También la relación entre la pareja se fue volviendo más y más crítica. El hombre estaba harto y acumulaba su ira en frío, a veces pensando que no había salida posible, otras se culpaba por su continuo beber, y las más de las veces ansiaba en secreto que los dolores crónicos de estómago que sufría su mujer reventaran de una vez por toda para liberarse de tormentos.
     Pero la liberación llegó impensada y maravillosa. Ella, que entonces tenía más o menos cuarenta años, que todavía era bonita y que, cuando no la acometían los dolores aquellos, se veía fuerte y aún era atractiva, aburrida de aquella guerra sorda en que se había convertido su vida, empezó a salir con otros y se entusiasmó de tal forma que un buen día empacó sus cosas, cargó con sus niñas y se largó. El hombre no podía creerlo, no se sentía ni traicionado ni herido ni burlado. No, se sentía libre, libre, increíblemente libre y feliz. Y una vez que ella cerró la puerta, tomó a Bert de las manos y empezó a bailar y a cantar. Espectáculo inusitado en aquel hombre de suyo tan reconcentrado, tan taciturno, con aquel rictus permanente de amargura en la boca. Luego, se sentó a disfrutar del espacio vacío, de la casa sin niñas (que no eran suyas, eran de un matrimonio anterior de ella), de las mesas sin cristales prontos a ser estallados contra las paredes, del silencio, del sofá —que por fin estaba sin ella, que quejumbrosa se recostaba allí cuando tenía dolor, mientras él tenía que ocuparse de las loncheras, de las comidas, de la lavada de ropa, de todos los menesteres de la casa.

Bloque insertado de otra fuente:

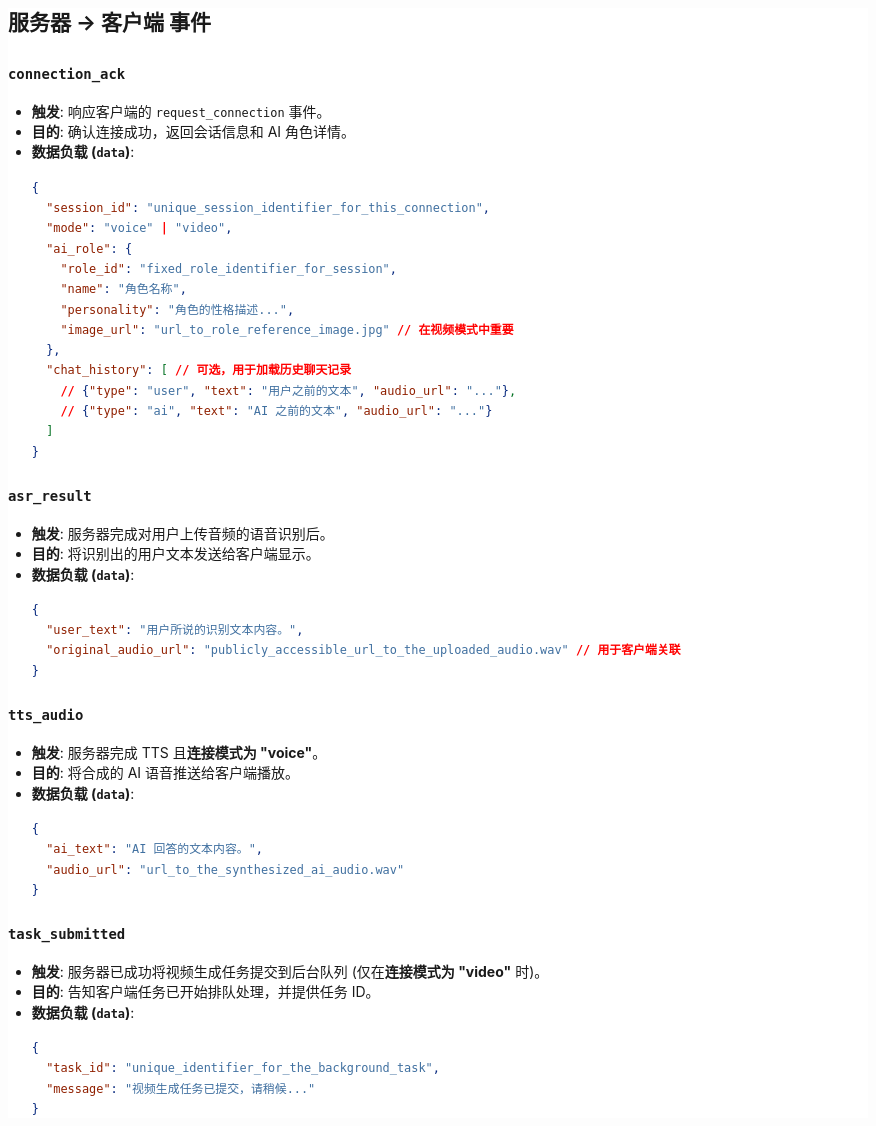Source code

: ## 服务器 -> 客户端 事件

### `connection_ack`

*   **触发**: 响应客户端的 `request_connection` 事件。
*   **目的**: 确认连接成功，返回会话信息和 AI 角色详情。
*   **数据负载 (`data`)**:
    ```json
    {
      "session_id": "unique_session_identifier_for_this_connection",
      "mode": "voice" | "video",
      "ai_role": {
        "role_id": "fixed_role_identifier_for_session",
        "name": "角色名称",
        "personality": "角色的性格描述...",
        "image_url": "url_to_role_reference_image.jpg" // 在视频模式中重要
      },
      "chat_history": [ // 可选，用于加载历史聊天记录
        // {"type": "user", "text": "用户之前的文本", "audio_url": "..."},
        // {"type": "ai", "text": "AI 之前的文本", "audio_url": "..."}
      ]
    }
    ```

### `asr_result`

*   **触发**: 服务器完成对用户上传音频的语音识别后。
*   **目的**: 将识别出的用户文本发送给客户端显示。
*   **数据负载 (`data`)**:
    ```json
    {
      "user_text": "用户所说的识别文本内容。",
      "original_audio_url": "publicly_accessible_url_to_the_uploaded_audio.wav" // 用于客户端关联
    }
    ```

### `tts_audio`

*   **触发**: 服务器完成 TTS 且**连接模式为 "voice"**。
*   **目的**: 将合成的 AI 语音推送给客户端播放。
*   **数据负载 (`data`)**:
    ```json
    {
      "ai_text": "AI 回答的文本内容。",
      "audio_url": "url_to_the_synthesized_ai_audio.wav"
    }
    ```

### `task_submitted`

*   **触发**: 服务器已成功将视频生成任务提交到后台队列 (仅在**连接模式为 "video"** 时)。
*   **目的**: 告知客户端任务已开始排队处理，并提供任务 ID。
*   **数据负载 (`data`)**:
    ```json
    {
      "task_id": "unique_identifier_for_the_background_task",
      "message": "视频生成任务已提交，请稍候..."
    }
    ```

Hoy, en cambio, se haría un sándwich, se tomaría cuantas cervezas le vinieran en gana y brindaría, brindaría de felicidad.
Bert entendió perfectamente la alegría de su amo y se acostó a su lado, suspirando hondo para que éste entendiera cuánto alivio sentía también él y hasta qué punto se identificaban.
     Pero Jazz seguía ebrio de soberbia y creyó que su reinado persistía. Al principio, cuando su ama salió, pensó convencido que muy pronto volvería por él, pero luego, con su natural gatuno, ni siquiera esto le importó, él se bastaba solo, no necesitaba de nadie. Esperó a que Bert se durmiera y se fue directo a ronronearle y estregarse contra él, como ya era su costumbre. Pero Bert no era tonto, sabía que las cosas habían cambiado, y en lugar de mostrar sólo los dientes, abrió la bocaza dispuesto a decapitarlo. Jazz escapó de milagro, lo salvaron su instinto y sus reflejos de cazador, y salió en carrera, y detrás se fue Bert, quien sólo necesitó corretearlo un rato para que Jazz entendiera que su reinado había terminado y que por fin la libertad le pertenecía a Bert. El perro era un ser pacífico, no se preocupaba por venganzas, sólo quería dormir tranquilo al lado de su amo, quien observó la escena satisfecho y dejó que gato y perro arreglaran sus asuntos, íntimamente partidario de Bert y de la justicia que tan sabiamente, por fin, se había impuesto.